Aleix Martinez, assistant professor of electrical and computer engineering at Ohio State, explained what all these areas of research have in common: pattern recognition.
He designs computer algorithms to replicate human vision, so he studies the patterns in shape and color that help us recognize objects, from apples to friendly faces. But much of today's research in other areas comes down to finding patterns in data -- identifying the common factors among people who develop a certain disease, for example.
In fact, the majority of pattern recognition algorithms in science and engineering today are derived from the same basic equation and employ the same methods, collectively called linear feature extraction, Martinez said.
But the typical methods don't always give researchers the answers they want. That's why Martinez has developed a fast and easy test to find out in advance which algorithms are best in a particular circumstance.
"You can spend hours or weeks exploring a particular method, just to find out that it doesn't work," he said. "Or you could use our test and find out right away if you shouldn't waste your time with a particular approach."
The research grew out of the frustration that Martinez and his colleagues felt in the university's Computational Biology and Cognitive Science Laboratory, when linear algorithms worked well in some applications, but not others.
In the journal IEEE Transactions on Pattern Analysis and Machine Intelligence, he and doctoral student Manil Zhu described the test they developed, which rates how well a particular pattern recognition algorithm will work for a given application.
Along the way, they discovered what happens to scientific data when researchers use a less-than-ideal algorithm: They don't necessarily get the wrong answer, but they do get unnecessary information along with the answer, which adds to the problem.
He gave an example.
"Let's say you are trying to understand why some patients have a disease. And you have certain variables, which could be the type of food they eat, what they drink, amount of exercise they take, and where they live. And you want to find out which variables are most important to their developing that disease. You may run an algorithm and find that two variables -- say, the amount of exercise and where they live -- most influence whether they get the disease. But it may turn out that one of those variables is not necessary. So your answer isn't totally wrong, but a smaller set of variables would have worked better," he said. "The problem is that such errors may contribute to the incorrect classification of future observations."

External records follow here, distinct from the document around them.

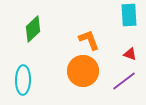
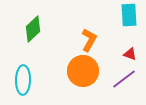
orange L-shape: rotated 50 degrees clockwise
purple line: moved 2 px up
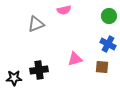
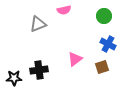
green circle: moved 5 px left
gray triangle: moved 2 px right
pink triangle: rotated 21 degrees counterclockwise
brown square: rotated 24 degrees counterclockwise
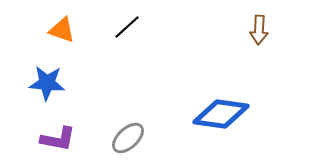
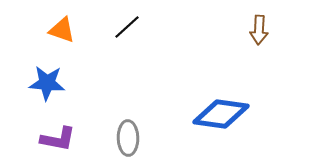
gray ellipse: rotated 48 degrees counterclockwise
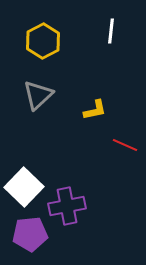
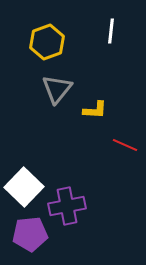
yellow hexagon: moved 4 px right, 1 px down; rotated 8 degrees clockwise
gray triangle: moved 19 px right, 6 px up; rotated 8 degrees counterclockwise
yellow L-shape: rotated 15 degrees clockwise
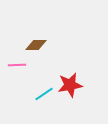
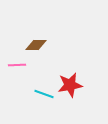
cyan line: rotated 54 degrees clockwise
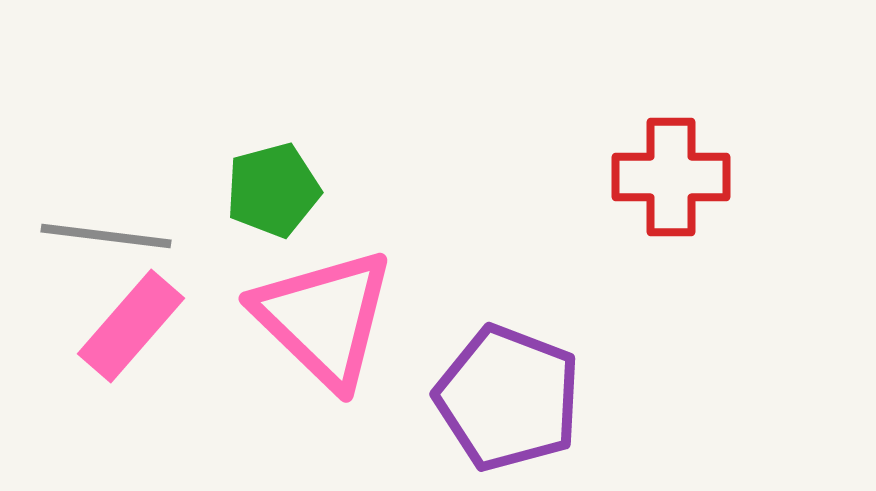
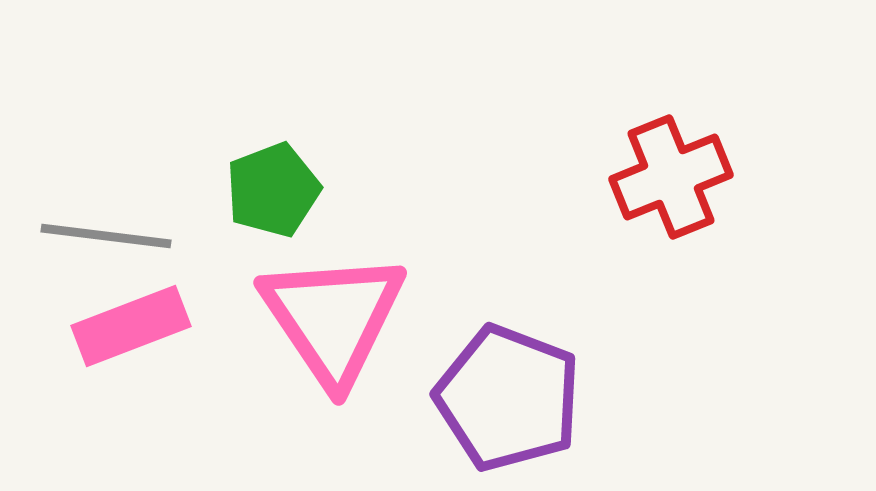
red cross: rotated 22 degrees counterclockwise
green pentagon: rotated 6 degrees counterclockwise
pink triangle: moved 9 px right; rotated 12 degrees clockwise
pink rectangle: rotated 28 degrees clockwise
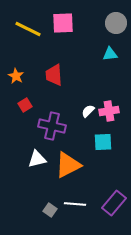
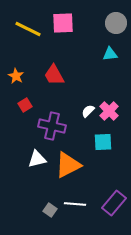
red trapezoid: rotated 25 degrees counterclockwise
pink cross: rotated 36 degrees counterclockwise
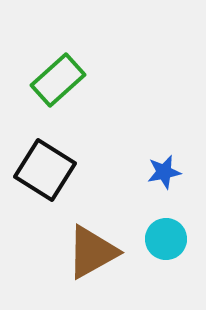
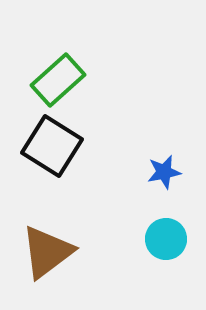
black square: moved 7 px right, 24 px up
brown triangle: moved 45 px left; rotated 8 degrees counterclockwise
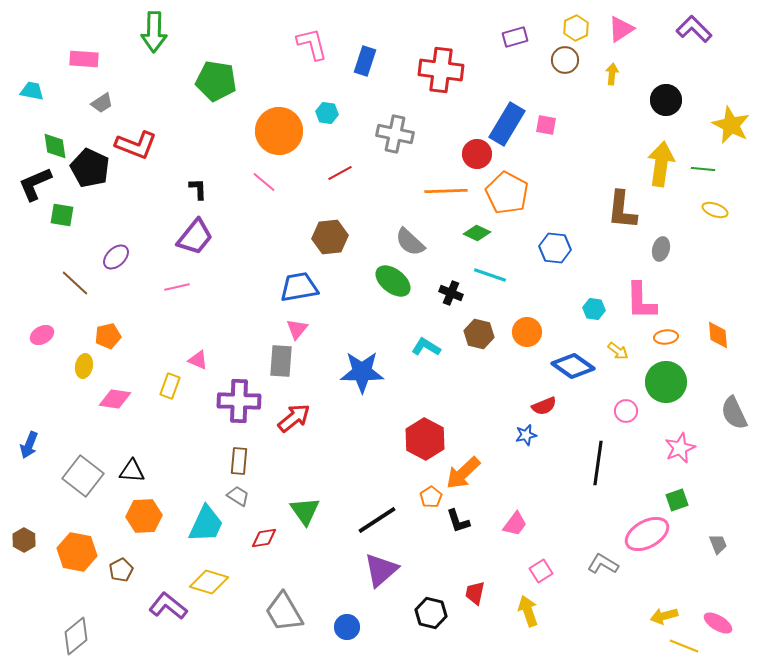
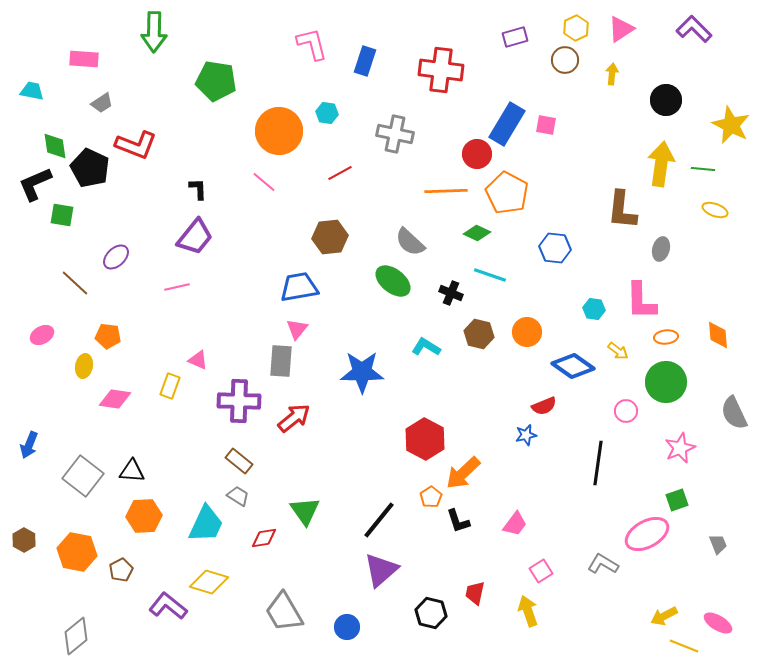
orange pentagon at (108, 336): rotated 20 degrees clockwise
brown rectangle at (239, 461): rotated 56 degrees counterclockwise
black line at (377, 520): moved 2 px right; rotated 18 degrees counterclockwise
yellow arrow at (664, 616): rotated 12 degrees counterclockwise
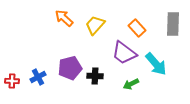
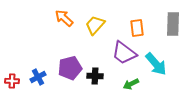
orange rectangle: rotated 36 degrees clockwise
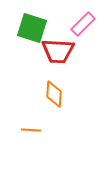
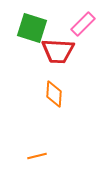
orange line: moved 6 px right, 26 px down; rotated 18 degrees counterclockwise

Martinez and Zhu tested machine vision algorithms using two databases, one of objects such as apples and pears, and another database of faces with different expressions. The two tasks -- sorting objects and identifying expressions -- are sufficiently different that an algorithm could potentially be good at doing one but not at the other.
The test rates algorithms on a scale from zero to one. The closer the score is to zero, the better the algorithm.
The test worked: An algorithm that received a score of 0.2 for sorting faces was right 98 percent of the time. That same algorithm scored 0.34 for sorting objects, and was right only 70 percent of the time when performing that task. Another algorithm scored 0.68 and sorted objects correctly only 33 percent of the time.
"So a score like 0.68 means 'don't waste your time,'" Martinez said. "You don't have to go to the trouble to run it and find out that it's wrong two-thirds of the time."
He hopes that researchers across a broad range of disciplines will try out this new test. His team has already started using it to optimize the algorithms they use to study language and cancer genetics.
This work was sponsored by the National Institutes of Health.